M. Cain remercie le rapporteur et oriente la discussion qui porte d'abord sur le problème de l'insuffisance des crédits.
A Villeurbanne, la bibliothécaire constate qu'il y a demande du public mais estime qu'un prélèvement élevé en faveur de la littérature étrangère grèverait trop le budget. Pour M. Lelièvre, un certain pourcentage devrait toujours être réservé à la production étrangère. Un moyen de remédier à l'insuffisance des crédits serait peut-être selon lui d'utiliser les possibilités d'échanges entre bibliothèques jumelées; il est fait état de plusieurs expériences qui n'ont pas toujours été couronnées de succès.
Certains bibliothécaires ont constaté une certaine incuriosité du public à l'égard de la littérature étrangère. Cette indifférence n'est pas générale mais il faut susciter un intérêt croissant pour les langues étrangères et, à cet égard, notamment collaborer avec les professeurs d'enseignement secondaire. Une expérience a été faite à Limoges où des livres russes ont été acquis en liaison avec des cours gratuits en langue russe.

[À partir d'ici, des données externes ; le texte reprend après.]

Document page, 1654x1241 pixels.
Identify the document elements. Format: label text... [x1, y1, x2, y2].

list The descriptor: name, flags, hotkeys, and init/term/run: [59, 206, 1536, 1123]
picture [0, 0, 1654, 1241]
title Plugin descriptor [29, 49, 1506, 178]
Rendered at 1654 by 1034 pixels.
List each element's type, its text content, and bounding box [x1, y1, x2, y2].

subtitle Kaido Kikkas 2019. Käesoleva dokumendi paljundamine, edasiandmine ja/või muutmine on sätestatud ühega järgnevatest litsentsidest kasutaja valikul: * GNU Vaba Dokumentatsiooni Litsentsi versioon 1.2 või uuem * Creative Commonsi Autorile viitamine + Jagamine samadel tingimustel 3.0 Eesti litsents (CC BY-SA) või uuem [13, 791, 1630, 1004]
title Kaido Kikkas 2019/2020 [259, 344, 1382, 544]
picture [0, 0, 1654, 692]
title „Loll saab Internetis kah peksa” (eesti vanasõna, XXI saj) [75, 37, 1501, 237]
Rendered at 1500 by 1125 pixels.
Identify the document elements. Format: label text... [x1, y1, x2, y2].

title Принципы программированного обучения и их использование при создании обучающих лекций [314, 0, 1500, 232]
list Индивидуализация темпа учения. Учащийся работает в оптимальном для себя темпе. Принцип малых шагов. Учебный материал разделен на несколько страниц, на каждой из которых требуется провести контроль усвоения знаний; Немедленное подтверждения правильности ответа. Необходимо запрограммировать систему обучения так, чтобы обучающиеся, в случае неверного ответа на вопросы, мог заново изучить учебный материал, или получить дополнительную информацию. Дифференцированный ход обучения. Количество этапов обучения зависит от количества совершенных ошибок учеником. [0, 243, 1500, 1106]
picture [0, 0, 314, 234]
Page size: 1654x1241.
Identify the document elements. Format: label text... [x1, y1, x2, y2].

Il est longuement débattu des différentes catégories d'ouvrages étrangers à mettre à la disposition du public, compte tenu des diverses catégories de lecteurs.
A propos des enfants il serait relativement facile d'établir une liste des meilleurs ouvrages étrangers.
M. Cain estime que les bibliothécaires ont le devoir d'acquérir les grands textes et que leur tâche est facilitée par l'existence de collections relativement bon marché du type de la collection Penguin, en Angleterre.
D'autre part il ne suffit pas d'acquérir, par exemple à Grenoble, les livres étrangers sur Stendhal, mais, comme dans toute grande ville, une documentation économique et sociale d'origine étrangère y a sa place. Certains annuaires comme le Statesman Yearbook devraient figurer parmi les usuels.
Quelques bibliothèques reçoivent les grands quotidiens ou hedbomadaires étrangers comme le New York herald tribune, le Times, le Journal de Genève, etc. mais le nombre des journaux devrait être accru.
A propos des « colonies » étrangères dans certaines villes industrielles, on note qu'il importe moins de fournir aux membres de ces colonies des livres dans leur langue d'origine que de leur faciliter l'accès à la littérature française.
L'information bibliographique pose un problème à beaucoup de bibliothécaires. Certains souhaiteraient disposer d'un bulletin sélectif analytique mais la rédaction d'un tel bulletin se heurte à des difficultés variées et les bibliothécaires devraient employer les moyens existants. On rappelle à cet égard le Supplément littéraire du Times, le Livre italien, Buch und Bildung, etc.
Deuxième séance (lundi 19 décembre, 15 heures).
L'après-midi est consacré à la visite de la bibliothèque à laquelle participaient le représentant de M. le Préfet et le représentant de M. le Président du Conseil général d'Indre-et-Loire.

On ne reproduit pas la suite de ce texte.